In Arthur Anderson & Co. v. Perry Equipment Corp., 945 S.W.2d 812, 818 (Tex. 1997) the Texas Supreme Court identified eight factors to be considered in determining the reasonableness of an attorneys' fees request. Those factors are: (1) the time and labor required, the novelty and difficulty of the questions involved, and the skill required to perform the legal service properly; (2) the likelihood that the acceptance of the particular employment will preclude other employment by the lawyer; (3) the fee customarily charged in the locality for similar legal services; (4) the amount involved and the results obtained; (5) the time limitations imposed by the client or the circumstances; (6) the nature and length of the professional relationship with the client; (7) the experience, reputation and ability of the lawyer or lawyers performing the services; and (8) whether the fee is fixed or contingent on the results obtained or uncertainty of collection before the legal services have been rendered.
The Foundation acknowledges that more professionals worked on this file than might be expected. (Trowbridge Aff. at p. 9.) But, for the most part, the Court is satisfied that the number of professionals and the work they performed was reasonable given the length of this dispute and the breadth of the legal issues involved. Part of the reason for the high number of associates and paralegals on the case was that Bell Nunnally sought to lower its fees, when feasible, by assigning discreet projects such as research and discovery matters to lawyers (or paralegals) with lower hourly rates. (Trowbridge Aff. at pp. 8-9). Moreover, the Court's concern about overstaffing is allayed to an extent because the Foundation only seeks to recover fees for the primary attorneys who performed substantial work on the file. It has not requested fees for three partners, two associates, and two paralegals that assisted with, but were not primarily assigned to, this matter. In all, the Foundation has reduced its total fees ($410,926.00) by $53,875.00, or by approximately thirteen percent, to $357,051.00.
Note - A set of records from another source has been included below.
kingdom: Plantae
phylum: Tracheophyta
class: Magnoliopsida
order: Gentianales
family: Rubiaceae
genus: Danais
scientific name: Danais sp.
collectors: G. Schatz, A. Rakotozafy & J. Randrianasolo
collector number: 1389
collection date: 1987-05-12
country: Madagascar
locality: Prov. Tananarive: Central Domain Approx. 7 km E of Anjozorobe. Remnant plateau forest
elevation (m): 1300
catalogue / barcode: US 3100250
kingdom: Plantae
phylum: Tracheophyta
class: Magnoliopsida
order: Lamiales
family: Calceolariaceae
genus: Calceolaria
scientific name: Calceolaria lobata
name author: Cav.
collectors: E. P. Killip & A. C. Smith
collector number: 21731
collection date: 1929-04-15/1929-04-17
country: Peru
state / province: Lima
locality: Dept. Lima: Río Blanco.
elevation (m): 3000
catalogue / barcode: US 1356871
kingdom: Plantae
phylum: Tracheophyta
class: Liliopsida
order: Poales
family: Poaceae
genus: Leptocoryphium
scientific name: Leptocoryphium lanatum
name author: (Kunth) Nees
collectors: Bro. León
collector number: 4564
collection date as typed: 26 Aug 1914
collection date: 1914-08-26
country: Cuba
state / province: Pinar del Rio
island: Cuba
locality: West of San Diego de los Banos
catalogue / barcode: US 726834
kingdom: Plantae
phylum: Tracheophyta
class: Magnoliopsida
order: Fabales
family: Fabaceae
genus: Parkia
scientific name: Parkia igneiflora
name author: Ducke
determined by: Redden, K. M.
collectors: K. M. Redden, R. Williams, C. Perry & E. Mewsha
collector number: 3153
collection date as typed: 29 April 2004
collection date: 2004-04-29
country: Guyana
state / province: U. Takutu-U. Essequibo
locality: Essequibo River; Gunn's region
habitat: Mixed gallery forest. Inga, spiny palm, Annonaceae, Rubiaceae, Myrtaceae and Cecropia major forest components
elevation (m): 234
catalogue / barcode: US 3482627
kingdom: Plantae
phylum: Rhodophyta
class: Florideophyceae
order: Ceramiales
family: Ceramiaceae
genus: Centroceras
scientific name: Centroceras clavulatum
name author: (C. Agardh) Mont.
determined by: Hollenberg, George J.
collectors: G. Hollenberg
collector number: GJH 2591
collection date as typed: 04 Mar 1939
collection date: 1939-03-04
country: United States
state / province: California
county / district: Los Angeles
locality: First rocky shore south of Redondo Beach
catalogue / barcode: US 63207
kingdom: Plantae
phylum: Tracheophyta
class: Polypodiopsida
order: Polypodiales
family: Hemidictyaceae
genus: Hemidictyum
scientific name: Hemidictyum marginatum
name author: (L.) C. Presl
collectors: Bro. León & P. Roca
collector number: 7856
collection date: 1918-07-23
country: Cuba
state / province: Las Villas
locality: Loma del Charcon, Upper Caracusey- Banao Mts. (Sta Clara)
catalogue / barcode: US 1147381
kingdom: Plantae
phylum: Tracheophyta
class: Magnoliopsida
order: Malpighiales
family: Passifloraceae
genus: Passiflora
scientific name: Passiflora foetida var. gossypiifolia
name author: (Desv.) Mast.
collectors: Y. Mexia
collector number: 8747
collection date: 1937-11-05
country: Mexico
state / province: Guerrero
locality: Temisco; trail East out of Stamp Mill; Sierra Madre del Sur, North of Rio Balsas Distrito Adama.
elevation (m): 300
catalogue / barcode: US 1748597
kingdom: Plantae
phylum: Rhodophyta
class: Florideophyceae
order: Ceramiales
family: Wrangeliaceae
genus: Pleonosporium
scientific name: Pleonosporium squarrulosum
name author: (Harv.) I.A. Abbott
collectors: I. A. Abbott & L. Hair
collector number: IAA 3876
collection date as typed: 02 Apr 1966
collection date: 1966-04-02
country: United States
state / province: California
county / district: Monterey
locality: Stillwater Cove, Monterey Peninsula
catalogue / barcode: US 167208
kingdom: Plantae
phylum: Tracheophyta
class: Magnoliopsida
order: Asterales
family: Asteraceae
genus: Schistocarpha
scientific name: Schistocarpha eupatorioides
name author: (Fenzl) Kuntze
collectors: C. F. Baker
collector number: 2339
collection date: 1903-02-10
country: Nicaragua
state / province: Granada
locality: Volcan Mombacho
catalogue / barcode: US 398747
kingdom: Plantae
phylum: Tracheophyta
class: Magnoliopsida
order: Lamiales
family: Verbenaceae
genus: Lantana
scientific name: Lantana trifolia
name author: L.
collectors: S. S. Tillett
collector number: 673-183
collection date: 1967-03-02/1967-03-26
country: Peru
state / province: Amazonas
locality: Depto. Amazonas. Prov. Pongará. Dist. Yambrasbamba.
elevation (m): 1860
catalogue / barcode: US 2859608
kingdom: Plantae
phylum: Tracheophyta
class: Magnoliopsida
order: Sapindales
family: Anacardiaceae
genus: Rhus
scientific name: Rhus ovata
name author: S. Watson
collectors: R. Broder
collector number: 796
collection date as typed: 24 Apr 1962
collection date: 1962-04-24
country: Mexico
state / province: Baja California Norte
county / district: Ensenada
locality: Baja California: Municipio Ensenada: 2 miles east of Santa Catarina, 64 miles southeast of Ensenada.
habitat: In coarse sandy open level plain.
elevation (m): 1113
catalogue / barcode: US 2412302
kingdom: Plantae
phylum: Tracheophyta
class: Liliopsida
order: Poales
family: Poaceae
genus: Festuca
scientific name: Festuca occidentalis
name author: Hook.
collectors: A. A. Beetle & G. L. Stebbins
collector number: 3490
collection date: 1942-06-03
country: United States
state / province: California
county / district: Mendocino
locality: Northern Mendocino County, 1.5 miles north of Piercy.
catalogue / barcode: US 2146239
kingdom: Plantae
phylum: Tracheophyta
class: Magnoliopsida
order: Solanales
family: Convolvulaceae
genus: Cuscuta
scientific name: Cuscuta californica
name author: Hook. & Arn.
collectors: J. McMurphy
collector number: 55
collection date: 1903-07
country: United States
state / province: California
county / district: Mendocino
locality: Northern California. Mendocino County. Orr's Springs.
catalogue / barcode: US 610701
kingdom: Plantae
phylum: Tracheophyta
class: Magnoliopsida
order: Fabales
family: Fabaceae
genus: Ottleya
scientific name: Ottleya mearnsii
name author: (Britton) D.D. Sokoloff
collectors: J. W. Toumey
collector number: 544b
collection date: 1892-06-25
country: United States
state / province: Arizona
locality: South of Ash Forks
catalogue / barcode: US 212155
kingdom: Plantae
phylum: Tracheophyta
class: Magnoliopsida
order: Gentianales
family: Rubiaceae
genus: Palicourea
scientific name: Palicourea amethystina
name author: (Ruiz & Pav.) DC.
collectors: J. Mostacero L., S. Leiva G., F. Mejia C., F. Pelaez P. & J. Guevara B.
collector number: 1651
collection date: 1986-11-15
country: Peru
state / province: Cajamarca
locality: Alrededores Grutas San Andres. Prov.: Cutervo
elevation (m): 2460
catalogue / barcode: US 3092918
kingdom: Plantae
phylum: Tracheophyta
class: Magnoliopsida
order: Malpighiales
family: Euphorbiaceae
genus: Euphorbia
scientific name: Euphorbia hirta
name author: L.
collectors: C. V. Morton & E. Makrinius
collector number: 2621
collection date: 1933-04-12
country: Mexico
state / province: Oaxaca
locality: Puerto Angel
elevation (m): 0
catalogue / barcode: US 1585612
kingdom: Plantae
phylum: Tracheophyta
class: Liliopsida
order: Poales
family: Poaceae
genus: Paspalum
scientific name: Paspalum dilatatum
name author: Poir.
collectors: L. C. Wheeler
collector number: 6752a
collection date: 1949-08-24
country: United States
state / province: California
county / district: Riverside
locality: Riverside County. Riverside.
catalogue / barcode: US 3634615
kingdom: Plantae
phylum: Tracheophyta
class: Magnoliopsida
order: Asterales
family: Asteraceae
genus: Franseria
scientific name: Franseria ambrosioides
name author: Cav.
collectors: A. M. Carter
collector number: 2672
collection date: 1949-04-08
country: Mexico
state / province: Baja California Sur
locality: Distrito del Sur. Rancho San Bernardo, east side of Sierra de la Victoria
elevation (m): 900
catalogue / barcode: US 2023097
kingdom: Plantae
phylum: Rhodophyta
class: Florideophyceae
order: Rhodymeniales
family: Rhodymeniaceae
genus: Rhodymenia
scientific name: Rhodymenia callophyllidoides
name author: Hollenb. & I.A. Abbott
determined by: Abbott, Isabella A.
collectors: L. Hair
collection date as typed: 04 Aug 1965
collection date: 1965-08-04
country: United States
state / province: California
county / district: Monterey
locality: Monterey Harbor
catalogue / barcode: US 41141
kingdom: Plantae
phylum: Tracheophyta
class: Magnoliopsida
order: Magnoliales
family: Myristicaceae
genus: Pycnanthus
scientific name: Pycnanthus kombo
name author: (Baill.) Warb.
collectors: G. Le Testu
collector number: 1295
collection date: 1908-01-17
The Court will further reduce the requested fees by $7,357.50. Of that amount, $857.50 is attributed to charges for an associate who worked a de minimis 3.5 hours out of a total of more than 750 associate-hours. The remaining $6,500.00 accounts for duplicative charges resulting from significant time charged for attorney conferences, particularly during the first few months of Bell Nunnally's engagement. To arrive at the $6,500.00 number the Court has reviewed each charge for conferencing on Bell Nunnally's billing statements, considered the number of attorneys present at those conferences and the matters discussed. While it is impossible to determine precisely the time spent at each conference that is duplicative, the Court finds that $6,500.00 represents a reasonable approximation.
The Court therefore concludes that the Foundation is entitled to reasonable attorneys' fees of $349,693.50.
The Court also concludes that the Foundation may recover conditional attorneys' fees of up to $195,000.00, depending on the extent to which the judgment is appealed. The reasonableness of that overall amount—and of the incremental amounts required at each stage of the post-judgment appeals process—is attested to in the Trowbridge Affidavit, and has not been challenged by Arnette. (Trowbridge Aff. at p. 24.) Thus, based on the evidence, those fees are reasonable if the work described is required to be done.
See supra, fn. 6
D. Recovery of Reasonable Expenses and Expert Fees
As noted above, the promissory notes at issue provide that the Foundation is entitled to recover "all costs of collection and enforcement." In addition to attorneys' fees, the Foundation incurred expenses and expert fees as part of those costs. The evidence shows that the Foundation's expenses total $26,268.78 and its expert fees total $30,461.08. The Court finds, and Arnette does not contest, that those expenses and fees are reasonable.
The Court notes that Lain Faulkner, the expert in this matter, voluntarily reduced its fees by $7,155.24 to reach the $30,461.08 sought here.
However, because some of those expenses and expert fees were incurred in connection with unrecoverable claims, the Foundation does not seek to recover the full amounts. Rather, the Foundation proposes that the same percentage that resulted from the segregation of the attorneys' fees be applied to the expenses—namely, eighty-five percent. The Court agrees that this is a sensible approach. Indeed, it comports with the Texas Supreme Court's holding in Chapa that when fees and expenses for recoverable and unrecoverable claims are sought segregation may be based on percentage estimates.
The Foundation proposed eighty-seven percent (representing the $357,051.00 in fees requested out of $410,926.00 in total fees). Because the Court further reduced the Foundation's fees by $7,357.50, eighty-five percent is the correct percentage reduction.
Eighty-five percent of the Foundation's expenses and expert fees are $22,328.46 and $25,891.92, respectively. Accordingly, $48,220.38 will be added to the Foundation's recoverable fees and expenses.
III. CONCLUSION
For the reasons stated above, the Court finds that the Foundation is entitled to recover its reasonable attorneys' fees and expenses from Arnette in the amount of $397,913.88, and conditional attorneys' fees of up to $195,000.00. The Foundation is instructed to draft a final judgment in this matter, circulate it to Arnette's counsel for review and approval as to form, and upload it to the Court for signature.